» **Exercise description**
List each line of the listing below that contains the string "genus". Matching is case-sensitive.

Dataset excerpts
┌──
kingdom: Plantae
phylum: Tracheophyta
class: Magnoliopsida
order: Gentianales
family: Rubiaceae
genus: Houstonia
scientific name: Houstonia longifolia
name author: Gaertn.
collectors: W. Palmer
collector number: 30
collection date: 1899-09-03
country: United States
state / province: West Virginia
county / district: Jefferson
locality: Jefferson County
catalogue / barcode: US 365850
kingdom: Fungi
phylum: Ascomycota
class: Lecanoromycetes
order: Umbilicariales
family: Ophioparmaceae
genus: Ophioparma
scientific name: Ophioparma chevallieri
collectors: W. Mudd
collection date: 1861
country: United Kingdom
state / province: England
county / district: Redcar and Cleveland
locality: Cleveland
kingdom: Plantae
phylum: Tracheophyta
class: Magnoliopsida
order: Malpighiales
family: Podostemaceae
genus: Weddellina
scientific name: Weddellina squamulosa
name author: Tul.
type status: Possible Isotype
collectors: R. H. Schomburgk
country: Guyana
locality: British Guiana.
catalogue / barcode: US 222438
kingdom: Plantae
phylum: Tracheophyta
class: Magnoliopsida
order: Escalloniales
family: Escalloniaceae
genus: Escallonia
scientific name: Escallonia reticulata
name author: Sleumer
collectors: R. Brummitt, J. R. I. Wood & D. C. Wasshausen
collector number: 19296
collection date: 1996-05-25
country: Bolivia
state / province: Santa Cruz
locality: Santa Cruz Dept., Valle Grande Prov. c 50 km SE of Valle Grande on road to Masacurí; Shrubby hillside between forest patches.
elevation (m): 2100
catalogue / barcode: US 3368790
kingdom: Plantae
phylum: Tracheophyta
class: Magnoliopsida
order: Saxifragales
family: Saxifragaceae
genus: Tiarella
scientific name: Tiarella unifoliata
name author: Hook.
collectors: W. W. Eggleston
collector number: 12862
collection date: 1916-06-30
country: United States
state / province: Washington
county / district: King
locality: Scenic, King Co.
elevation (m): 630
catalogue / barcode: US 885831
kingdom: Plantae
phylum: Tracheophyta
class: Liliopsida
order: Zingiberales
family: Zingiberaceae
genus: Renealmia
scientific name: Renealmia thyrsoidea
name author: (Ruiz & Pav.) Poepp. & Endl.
└──
» **Finished exercise**
genus: Houstonia
genus: Ophioparma
genus: Weddellina
genus: Escallonia
genus: Tiarella
genus: Renealmia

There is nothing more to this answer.